Image source: Intel. 

Microprocessor giant Intel (INTC 0.19%) seems to be getting more serious about becoming a contract chip manufacturer. At its recent developer forum, the company went into quite a bit of detail about its efforts in this space.

Traditional contract chip manufacturers tend to service a very broad range of customers across many different industries, whereas Intel's focus appears to be more specialized, targeting two segments in particular.

A new mobile strategy

The first area Intel wants to target is the market for mobile-oriented processors. The company axed its entire pipeline of Intel-designed mobile applications processors earlier this year (though one Intel exec indicated that the company may eventually be back), so this looks to be Intel's workaround to win a piece of the mobile market.

According to Intel, China-based smartphone chip manufacturer Spreadtrum "is designing on Intel's 14 [nanometer] foundry platform." Strategy Analytics says Spreadtrum ranked fifth in terms of worldwide smartphone applications shipments in 2015, though how much of Spreadtrum's volume can eventually move over to Intel remains to be seen.

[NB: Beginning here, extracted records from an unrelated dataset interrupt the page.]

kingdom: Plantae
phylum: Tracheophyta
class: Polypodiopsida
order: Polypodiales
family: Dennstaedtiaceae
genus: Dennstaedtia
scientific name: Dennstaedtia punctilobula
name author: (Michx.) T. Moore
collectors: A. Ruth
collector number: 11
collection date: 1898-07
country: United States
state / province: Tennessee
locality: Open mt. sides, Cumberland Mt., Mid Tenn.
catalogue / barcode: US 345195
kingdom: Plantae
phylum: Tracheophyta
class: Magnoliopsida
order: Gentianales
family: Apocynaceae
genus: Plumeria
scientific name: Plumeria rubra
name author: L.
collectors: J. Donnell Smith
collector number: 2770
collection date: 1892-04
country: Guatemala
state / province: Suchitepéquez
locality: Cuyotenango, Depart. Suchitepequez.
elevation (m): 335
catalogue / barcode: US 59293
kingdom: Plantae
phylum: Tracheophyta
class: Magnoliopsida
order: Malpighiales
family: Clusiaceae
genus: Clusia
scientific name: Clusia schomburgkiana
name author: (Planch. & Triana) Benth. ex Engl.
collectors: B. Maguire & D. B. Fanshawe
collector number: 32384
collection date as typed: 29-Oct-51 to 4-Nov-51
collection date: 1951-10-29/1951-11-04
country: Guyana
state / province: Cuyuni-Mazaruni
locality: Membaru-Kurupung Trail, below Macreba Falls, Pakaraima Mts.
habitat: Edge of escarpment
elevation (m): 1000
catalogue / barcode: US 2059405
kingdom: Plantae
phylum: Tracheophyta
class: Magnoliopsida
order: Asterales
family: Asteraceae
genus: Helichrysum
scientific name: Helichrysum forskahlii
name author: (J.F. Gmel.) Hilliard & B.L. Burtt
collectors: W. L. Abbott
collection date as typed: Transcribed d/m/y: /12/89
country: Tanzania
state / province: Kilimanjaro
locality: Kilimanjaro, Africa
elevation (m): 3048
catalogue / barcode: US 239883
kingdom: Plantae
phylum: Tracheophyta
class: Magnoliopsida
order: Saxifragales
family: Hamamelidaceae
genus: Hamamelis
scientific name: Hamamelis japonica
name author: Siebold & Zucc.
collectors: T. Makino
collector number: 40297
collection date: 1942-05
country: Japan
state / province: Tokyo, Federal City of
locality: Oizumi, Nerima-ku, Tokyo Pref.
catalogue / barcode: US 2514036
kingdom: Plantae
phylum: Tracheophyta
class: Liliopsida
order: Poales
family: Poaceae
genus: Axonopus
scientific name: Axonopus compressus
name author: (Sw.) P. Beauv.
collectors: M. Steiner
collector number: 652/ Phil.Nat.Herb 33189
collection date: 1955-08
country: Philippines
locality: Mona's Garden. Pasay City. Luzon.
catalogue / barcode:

Additionally, Intel and smartphone manufacturer LG announced that the latter will be building a "world-class mobile platform" on the former's 10-nanometer chip manufacturing technology.

It will be interesting to see how those partnerships play out (chips based on these partnerships have yet to ship) and whether Intel can secure additional, high-volume wins over time.

Extending the company's networking efforts

The second major segment Intel is targeting with its foundry efforts is the network infrastructure market. The company is going after this market organically with its Xeon and Atom-based networking processors, and according to CEO Brian Krzanich, it has grown its share of this market to "over 10%".

In a presentation, Intel cited two examples of network infrastructure wins for its foundry efforts: an FPGA from Achronix Semiconductor and a networking chip from a company called Netronome. Both of these wins were on Intel's 22-nanometer manufacturing technology.

Going forward, I don't see Intel manufacturing products that directly compete with its Xeon/Atom product lines in this market. However, products such as networking switches, chips targeted at wireless base stations, and others could potentially be fair game. Intel actually has offerings in many segments of the networking market, but it may be more open to manufacturing competing chips as these aren't major revenue or profit drivers for the company to begin with.

A reasonable strategy, but will it pay off?

At the end of the day, it makes sense for Intel to serve as a contract chip manufacturer for companies focused on areas where Intel doesn't offer its own products or has relatively low market share. Such work should allow Intel to capture incremental revenue and profit at reasonable margins -- Intel executives have indicated in the past that its foundry business will carry margins largely in-line with the corporate average -- an obvious positive for Intel and its stockholders.

That being said, before investors go crazy about the potential opportunity, it's worth noting that Intel faces very intense competition here, mainly from Taiwan Semiconductor Manufacturing Company, as well as from Samsung, Global Foundries, and other players. In fact, TSMC is the largest player in this market by far and is expected to bring in more than $28 billion in revenue this year and more than $30 billion the following year. Its market share in 2015 was over 54%, according to market research firm Gartner 

The revenue opportunity in the contract chip manufacturing business is attractive, but in order for Intel to make meaningful headway, it's going to have to grab share from TSMC and maintain it -- something that other competitors have found to be quite challenging.

With this in mind, it'll likely be a couple of years before we'll have a good idea of whether Intel is on track to build its foundry business out to be a significant revenue contributor, or if all of these announcements amount to not much more than PR fluff.